Yes, the results were merged, and to the user it appeared that nothing had happened except that the code ran faster. In actuality the threads ("microtasks") had come into existence previously and hung around in a sleep state waiting to be called into a fray. At the end of a given fray the results were merged via semaphore mechanisms and the tasks would depart, returning to a wait state ("spinwait"), and eventually to sleep if not promptly summoned for more work (yielding up the physical CPU for rescheduling by the OS), and await another summons to a fray. For microtasking and autotasking the underlying tasks weren't continually destroyed and recreated because the instantiation cost was too high (OS call, resource allocation, rescheduling). Much more efficient to do it once at the beginning of a program, or for a chunk where parallelism is going to be used, and have them ready to go either spin-waiting or at worst, waiting for the attaching of an available CPU.
But the implementation details are not what the user saw (or rather, what they weren't supposed to have to see...).

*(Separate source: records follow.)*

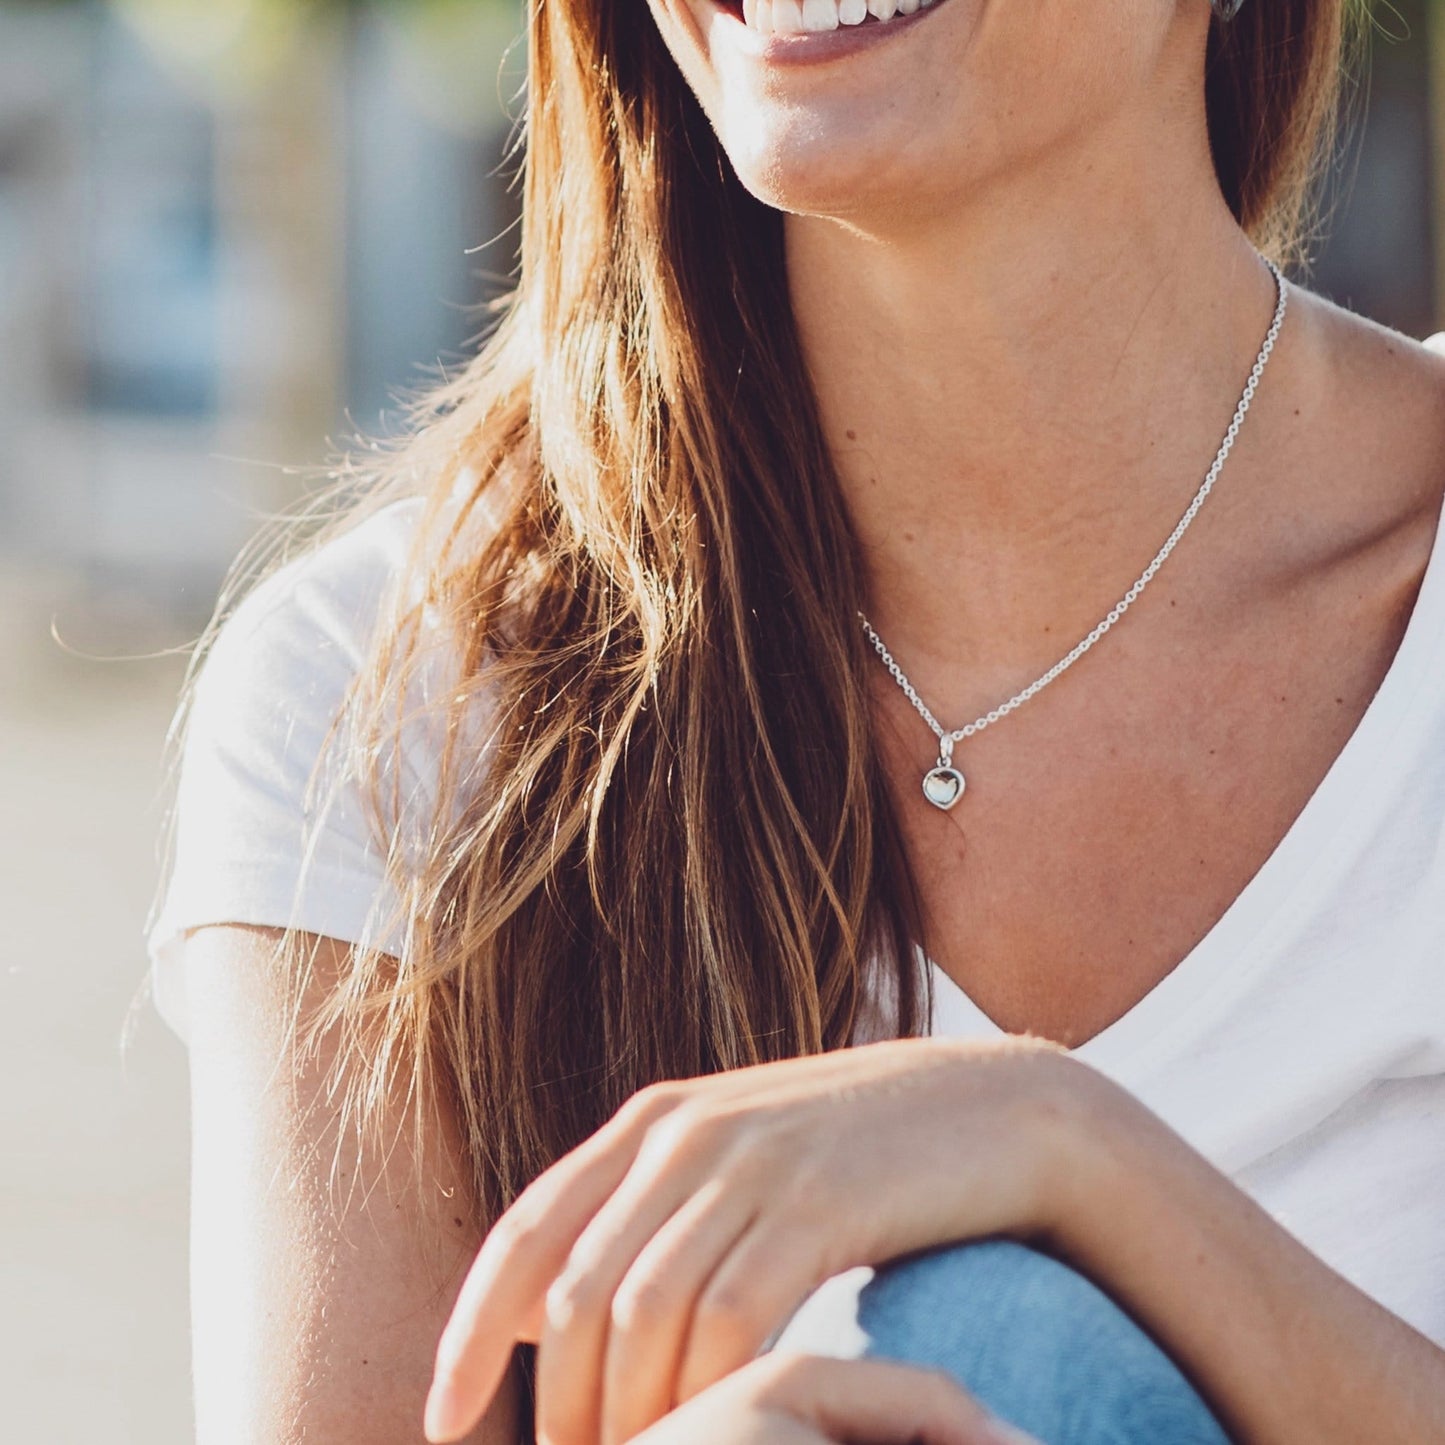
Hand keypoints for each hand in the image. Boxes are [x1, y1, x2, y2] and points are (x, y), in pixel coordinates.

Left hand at [425, 1036, 1102, 1444]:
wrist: (990, 1111)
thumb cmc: (857, 1150)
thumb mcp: (742, 1158)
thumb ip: (662, 1208)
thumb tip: (571, 1313)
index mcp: (653, 1120)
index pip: (525, 1235)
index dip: (468, 1333)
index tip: (444, 1419)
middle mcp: (685, 1134)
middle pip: (576, 1296)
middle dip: (558, 1409)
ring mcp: (753, 1164)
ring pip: (643, 1316)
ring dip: (632, 1414)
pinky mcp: (820, 1203)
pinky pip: (732, 1321)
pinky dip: (709, 1391)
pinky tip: (720, 1432)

In the case of register access, register "scoreboarding" was used to indicate that a register was "waiting" for the output from some operation, suspending any operations wanting to use that register as input. I don't think there was any form of hardware "scoreboarding" for memory, so that required a software handshake (mutex, semaphore, ...).
No, no scoreboarding for memory, but there were shared registers and semaphore registers that could be used for managing memory based structures.